Dasia Moore ’18 spoke also to Hochman’s character, referring to him as a “welcomer” who actively works to make fellow students feel comfortable and included. She emphasized that Hochman’s strength lies in his ability to listen, and added that he is adept at making students feel heard as they share personal experiences on the road to schoolwide policy reforms.

Helschien: reaching students with humor

Published on

In his own words, Carter Helschien ’18 is running for Yale College Council president, “all kidding aside.”

Helschien, who has spent the past two years with the YCC as a representative from Morse College and was a member of the Freshman Class Council, is running a campaign he hopes will engage more students with a student government that he said is out of touch with its constituents. Despite his unorthodox campaign slogans that claim he is “the only candidate running for Yale College Council president” and repeated promise to “make things less bad,” Helschien said he is completely serious about the issues facing students.

“The YCC only works well when you have the power of the students behind it,” he said. “[The YCC] is not working with student groups as well as it can be.”

Helschien said his humorous campaign promotions, which include a petition to expand Toad’s, a flip book with photos of Helschien paired with satirical quotations and a joking YouTube video, are tools to get more students engaged with the YCC process. Helschien said he thinks many students view the YCC as a slow-moving organization that is out of touch with many student groups.

“How can we mobilize these voters who typically don’t vote?” Helschien asked. “People have said to me ‘Carter, these are hilarious videos. These are fun campaign ideas.’ There’s been a failure of imagination on the YCC.”

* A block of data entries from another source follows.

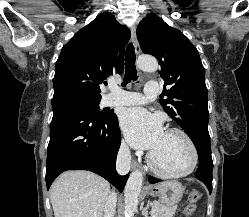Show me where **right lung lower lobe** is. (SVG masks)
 Returning a JSON list of instances; mask_svg holds the SVG:
<instances>
[{
	"label": "right lung lower lobe",
	"mask_w": 249,
	"mask_h": 217,
	"mask_svg": "<svg viewBox=\"0 0 249 217\" xmlns=\"http://www.w3.org/2000/svg\"><path fill=\"white\" fill-rule=\"evenodd\" d=\"M52 109L47 189L66 170H89L122 192L128 175L120 176L115 169L121 142L117 116L99 118L80 103L66 98L52 99Z\"/></svg>",
	"instance_id": "1"
}]
</instances>
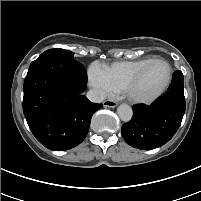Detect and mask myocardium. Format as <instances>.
I'll use <instances>...</instances> for the list:
<instances>
[{
	"mask_svg": "<svg viewBox=\"0 0 201 201\" xmlns=\"http://www.w3.org/2000/svg\"><path fill=\"white\" fill-rule=\"evenodd\" d=\"M155 62H163L168 67V75L165 83L153 94L149 96H139L134 92V88L144 72L148 69L150 65H152ZM173 75V69L171 64L164 58H153L148 63H146L144 66H142L125 84L123 92L125 96L133 103L138 104H148L159 98L169 87Z\"/></svg>",
	"mask_w": 201,
	"mask_h": 201,
	"instance_id": "f54148a6",
	"label": "myocardium"
}]
</instances>
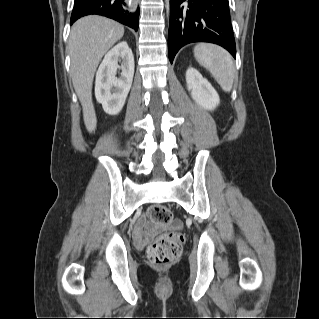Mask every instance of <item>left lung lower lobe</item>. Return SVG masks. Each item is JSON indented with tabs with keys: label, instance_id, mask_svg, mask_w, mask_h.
Returning a JSON list of instances; mask_svg holds the SVG:
<instances>
[{
	"label": "left lung lower lobe",
	"instance_id": "1",
	"mask_svg": "<svg viewBox=\"0 0 319 319\" xmlns=\"http://www.w3.org/2000/svg\"><path fill=\"white\" fill-rule=\"evenodd\" d=\"M193 42L218 44L236 58L228 0H170V62L181 47Z\"/></svg>",
	"mask_w": 319,
	"mask_h": 319
}]
</instances>
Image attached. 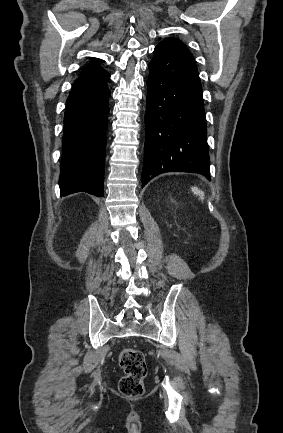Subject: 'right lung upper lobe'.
<instances>
[{"mask_svg": "<svg viewBox=\"0 0 283 433\" xmlns=\"http://www.w3.org/2000/svg\"><path fill=\"white\" fill-rule=\"evenodd\" d=\"M106 74L107 72L101 68L97 61L91 62L87 65V67L83 70L82 75L75 82L95 79Z\"/></svg>", "mask_w": 283, "mask_h": 433, "instance_id": "obj_1", "label": "right lung upper lobe"}]
</instances>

His more serious platform contains a proposal to reform financial aid by eliminating the student income contribution, to expand undergraduate mental health resources and to boost funding for both STEM and the cultural centers.

In particular, Helschien said the YCC should be a better advocate for student groups like the Yale Climate and Energy Institute, which the University defunded this spring to the outrage of the students and faculty involved with the project. Helschien said as YCC president he would give more power to student groups while advocating on their behalf.

“I actually want to minimize the role that the YCC plays in advocacy work,” Helschien said. “Student groups are doing such great work — we should give them guidance.”

Helschien’s friends and coworkers described him as an excellent listener whose humor helps him engage with more students. Sarah DiMagno ’18, who serves as Helschien’s co-president on the Yale American Civil Liberties Union, said Helschien has an interest in law and social justice coupled with a good sense of humor.

Former chairman of the Yale Politic Jacek Oleszczuk ’17 said Helschien would make a “fun YCC president” who would also address the issues vital to students. After working with Helschien at the Politic, where Helschien served as treasurer, Oleszczuk described his colleague as diligent and someone who thinks outside the box.

Like Helschien, Oleszczuk stressed the importance of student groups in creating substantial change at Yale. The protests on campus last semester demonstrated that progress can be accomplished without the YCC, Oleszczuk said.

“I think he is a great counterpoint to the seriousness with which a lot of people conduct themselves at Yale,” DiMagno said. “His ideas and strategies are a pushback against Yalies taking themselves too seriously. He approaches situations with levity and with humor, which I think is a great trait.”